Wood-derived Fe cluster-reinforced asymmetric single-atom catalysts and weather-resistant organohydrogel for wide-temperature flexible Zn–air batteries

Abstract

Flexible Zn–air batteries are typically constrained by their sluggish oxygen electrocatalysis, unstable electrochemical interface, and consequently restricted operational temperature range. Accordingly, in this work, we propose the fabrication of wide-temperature flexible Zn–air batteries using wood. Specifically, lignin in wood could be converted into Fe-cluster-enhanced asymmetric single-atom catalysts, acting as an air cathode.

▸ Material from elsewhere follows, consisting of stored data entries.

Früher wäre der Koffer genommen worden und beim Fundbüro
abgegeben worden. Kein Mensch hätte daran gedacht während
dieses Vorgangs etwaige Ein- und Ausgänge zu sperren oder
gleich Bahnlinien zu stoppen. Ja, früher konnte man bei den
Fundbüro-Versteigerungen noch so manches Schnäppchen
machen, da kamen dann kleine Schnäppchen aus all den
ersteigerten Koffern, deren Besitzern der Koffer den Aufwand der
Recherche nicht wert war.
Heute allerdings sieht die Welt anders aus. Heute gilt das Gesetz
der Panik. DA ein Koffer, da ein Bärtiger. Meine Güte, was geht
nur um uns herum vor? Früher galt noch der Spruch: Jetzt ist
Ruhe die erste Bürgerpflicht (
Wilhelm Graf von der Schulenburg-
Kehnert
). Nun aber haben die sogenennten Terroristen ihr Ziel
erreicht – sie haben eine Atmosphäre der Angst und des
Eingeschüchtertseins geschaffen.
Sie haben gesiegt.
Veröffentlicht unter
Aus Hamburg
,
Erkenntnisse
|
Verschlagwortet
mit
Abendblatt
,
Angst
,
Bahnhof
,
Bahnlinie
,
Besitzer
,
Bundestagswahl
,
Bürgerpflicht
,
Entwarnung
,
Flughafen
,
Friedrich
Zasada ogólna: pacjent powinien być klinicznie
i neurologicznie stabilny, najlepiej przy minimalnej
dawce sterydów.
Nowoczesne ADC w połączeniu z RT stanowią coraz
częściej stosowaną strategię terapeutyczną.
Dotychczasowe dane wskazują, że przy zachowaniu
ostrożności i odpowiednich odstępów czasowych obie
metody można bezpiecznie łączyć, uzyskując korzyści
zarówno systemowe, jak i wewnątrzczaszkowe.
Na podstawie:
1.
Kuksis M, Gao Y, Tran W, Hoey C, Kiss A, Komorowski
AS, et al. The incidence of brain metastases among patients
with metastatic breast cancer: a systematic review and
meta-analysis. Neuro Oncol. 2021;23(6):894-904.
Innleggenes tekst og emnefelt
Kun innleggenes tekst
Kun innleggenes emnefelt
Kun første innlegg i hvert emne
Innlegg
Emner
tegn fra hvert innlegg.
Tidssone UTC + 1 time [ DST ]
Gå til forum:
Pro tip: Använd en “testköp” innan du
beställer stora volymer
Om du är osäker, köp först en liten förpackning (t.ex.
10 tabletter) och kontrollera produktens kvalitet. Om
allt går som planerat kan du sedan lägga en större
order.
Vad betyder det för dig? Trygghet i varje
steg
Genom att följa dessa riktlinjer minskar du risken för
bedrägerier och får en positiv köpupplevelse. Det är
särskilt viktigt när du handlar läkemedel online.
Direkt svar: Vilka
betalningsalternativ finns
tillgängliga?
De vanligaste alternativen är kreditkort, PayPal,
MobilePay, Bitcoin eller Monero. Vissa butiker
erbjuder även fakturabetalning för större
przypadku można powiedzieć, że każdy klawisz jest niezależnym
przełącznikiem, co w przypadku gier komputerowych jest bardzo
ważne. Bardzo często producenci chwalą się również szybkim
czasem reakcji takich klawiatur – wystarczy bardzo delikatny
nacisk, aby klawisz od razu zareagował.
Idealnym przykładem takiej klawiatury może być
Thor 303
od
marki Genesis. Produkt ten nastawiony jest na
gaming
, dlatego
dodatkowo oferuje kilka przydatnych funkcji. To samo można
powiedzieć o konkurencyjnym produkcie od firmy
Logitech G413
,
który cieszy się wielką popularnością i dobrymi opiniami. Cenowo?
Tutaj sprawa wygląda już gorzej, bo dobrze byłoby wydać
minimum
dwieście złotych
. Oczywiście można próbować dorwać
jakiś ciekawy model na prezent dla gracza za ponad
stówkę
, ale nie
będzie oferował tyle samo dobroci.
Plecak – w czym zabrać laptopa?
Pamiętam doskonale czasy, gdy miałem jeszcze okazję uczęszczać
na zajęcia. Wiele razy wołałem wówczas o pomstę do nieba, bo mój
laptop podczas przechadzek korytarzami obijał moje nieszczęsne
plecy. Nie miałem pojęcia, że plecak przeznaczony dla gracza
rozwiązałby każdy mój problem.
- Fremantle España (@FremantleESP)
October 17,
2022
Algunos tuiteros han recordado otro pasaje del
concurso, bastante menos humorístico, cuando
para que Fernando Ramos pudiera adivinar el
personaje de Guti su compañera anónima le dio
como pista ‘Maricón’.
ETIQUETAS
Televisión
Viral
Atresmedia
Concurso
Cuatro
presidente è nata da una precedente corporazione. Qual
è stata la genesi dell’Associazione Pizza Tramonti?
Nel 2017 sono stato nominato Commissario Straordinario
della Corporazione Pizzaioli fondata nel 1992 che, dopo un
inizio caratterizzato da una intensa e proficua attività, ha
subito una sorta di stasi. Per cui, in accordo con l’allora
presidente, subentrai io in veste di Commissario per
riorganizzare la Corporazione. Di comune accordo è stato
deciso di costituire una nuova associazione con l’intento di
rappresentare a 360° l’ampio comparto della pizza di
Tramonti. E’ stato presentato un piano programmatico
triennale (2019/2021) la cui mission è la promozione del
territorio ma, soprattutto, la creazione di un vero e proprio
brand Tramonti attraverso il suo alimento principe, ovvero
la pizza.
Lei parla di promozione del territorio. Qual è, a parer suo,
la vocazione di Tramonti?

Additionally, cellulose in wood underwent interpenetrating polymerization with polyvinyl alcohol for the preparation of an organohydrogel electrolyte. The optimized catalyst sample exhibited an exceptional oxygen reduction reaction performance (E_1/2 = 0.9 V) and endowed Zn–air batteries with long-term stability of over 425 h at 20 mA cm⁻². Furthermore, benefiting from the cellulose-based organohydrogel electrolyte, the wide-temperature flexible Zn–air batteries could be cycled stably for over 115 h (5 mA cm⁻²) at 25 °C. In addition, the adaptability of these batteries was explored over a wide temperature range (−60 °C to 50 °C). This approach, i.e., the fabrication of wood-derived wide-temperature flexible Zn–air batteries, holds promise for the preparation of high-performance electrocatalysts and solid electrolytes intended for future energy storage.